The mortgage segment’s favorable development was driven by reductions on reserves for delinquent loans associated with the U.S. first lien portfolio from the 2023 accident year. The Company’s credit risk transfer and international businesses also contributed to the favorable development.
2023 Third Quarter
The insurance segment’s short-tailed lines included $16 million of favorable development in property and marine, primarily from the 2021 and 2022 accident years. Long-tailed lines included $25 million of adverse development in professional liability, primarily from 2019 and 2020 accident years.
The reinsurance segment’s short-tailed lines included $29 million of favorable development in property other than property catastrophe, primarily from the 2020 to 2022 underwriting years, $22 million of favorable development in property catastrophe, primarily from the 2021 and 2022 underwriting years, and $19 million of favorable development in other specialty lines, primarily from the 2021 and prior underwriting years. Long-tailed lines included $21 million of adverse development in casualty, primarily from the 2016 to 2020 underwriting years.
The mortgage segment’s favorable development was driven by reserve releases associated with the U.S. first lien portfolio from the 2020 through 2022 accident years, with the credit risk transfer and international businesses also contributing.
Nine Months Ended September 30, 2024
The insurance segment’s short-tailed lines included $31 million of favorable development in surety, primarily from the 2007 and 2022 accident years, and $29 million of favorable development in travel and accident, primarily from the 2023 accident year. Net adverse development in long-tailed lines primarily included adverse development in programs, mainly from the 2023 accident year.
The reinsurance segment’s short-tailed lines included $72 million of favorable development from other specialty lines, primarily from the 2015 and subsequent underwriting years and $71 million of favorable development from property other than property catastrophe, primarily from the 2022 and 2023 underwriting years. Long-tailed lines included $43 million of adverse development in casualty, primarily from the 2017 and 2020 underwriting years.

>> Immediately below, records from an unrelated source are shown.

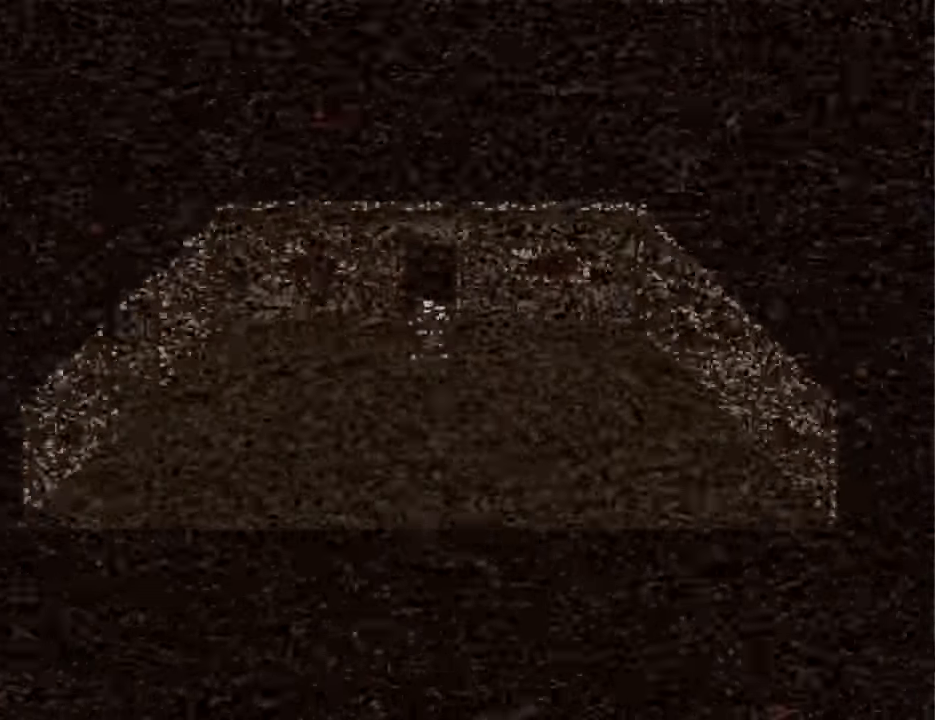
{"keys": ["up"], "events": []}
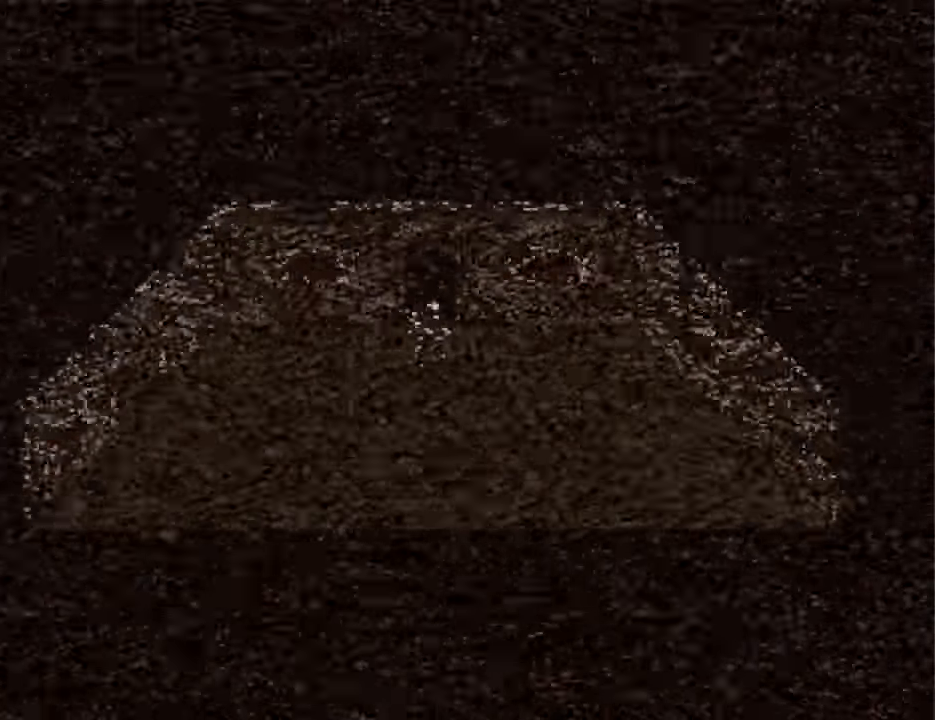
{"keys": ["up"], "events": []}
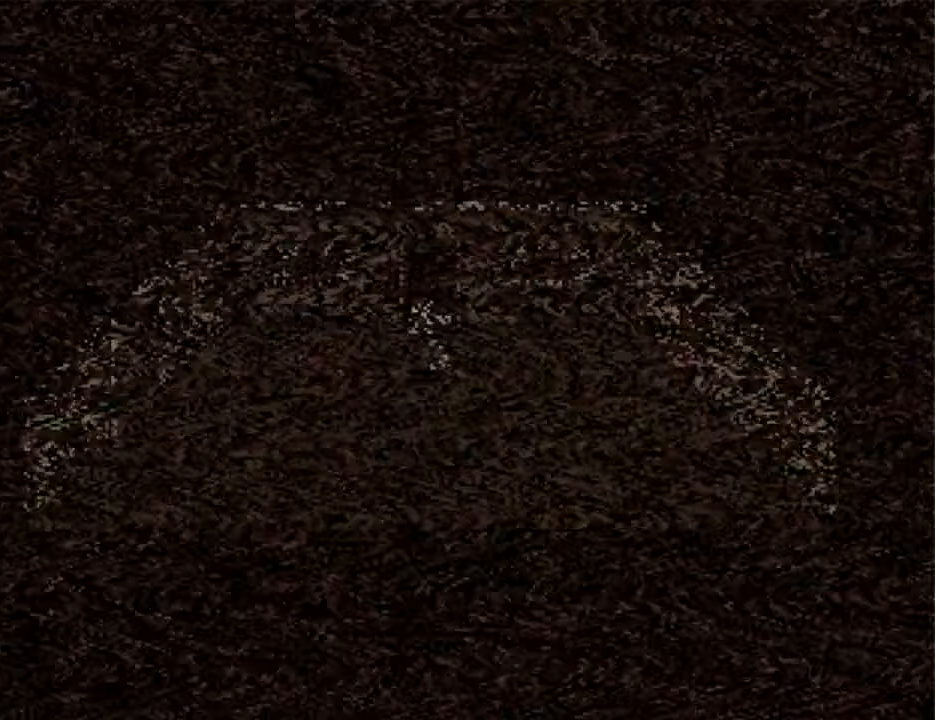
{"keys": ["up"], "events": []}
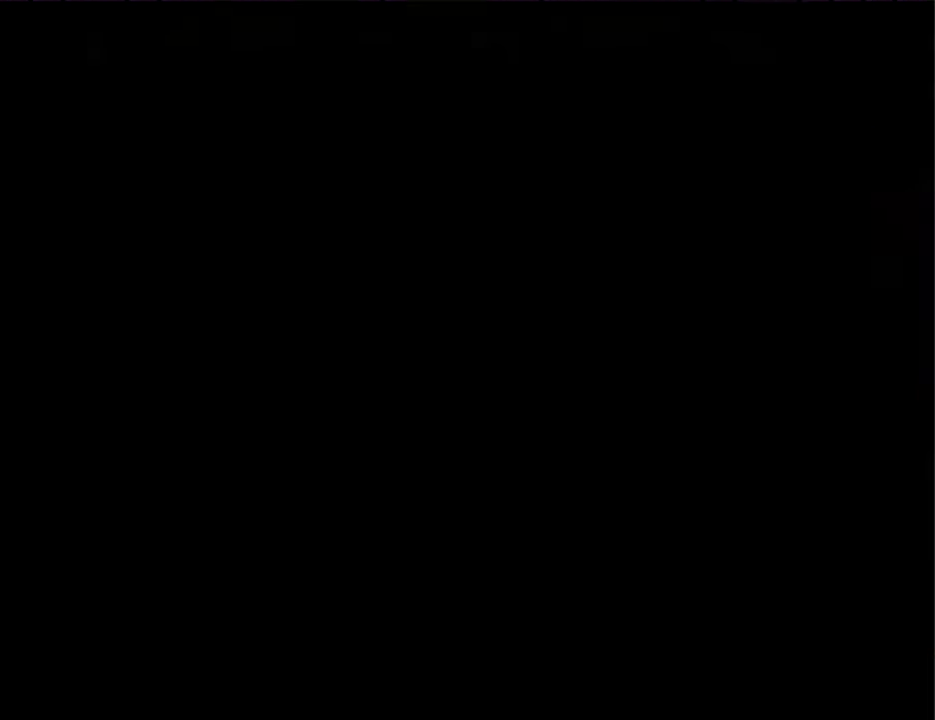
{"keys": ["up"], "events": []}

The mortgage segment’s favorable development was driven by reserve releases associated with the U.S. first lien portfolio from the 2022 and 2023 accident years. The Company’s credit risk transfer and international businesses also contributed to the favorable development.
Nine Months Ended September 30, 2023
The insurance segment’s short-tailed lines included $44 million of favorable development in property and marine, primarily from the 2021 and 2022 accident years and $20 million of favorable development in warranty and lenders solutions, primarily from the 2022 accident year. Long-tailed lines included $48 million of adverse development in professional liability, primarily from the 2017 to 2020 accident years, partially offset by $24 million of favorable development in executive assurance, primarily from the 2019 and 2021 accident years.
The reinsurance segment’s short-tailed lines included $75 million of favorable development in property other than property catastrophe, primarily from the 2021 and 2022 underwriting years, $46 million in other specialty lines, primarily from the 2021 underwriting year, and $29 million of favorable development in property catastrophe, primarily from the 2019 and 2022 underwriting years. Long-tailed lines primarily included $39 million of adverse development in casualty, primarily from the 2014 to 2020 underwriting years.
The mortgage segment’s favorable development was driven by reserve releases associated with the U.S. first lien portfolio from the 2020 to 2022 accident years, with the credit risk transfer and international businesses also contributing.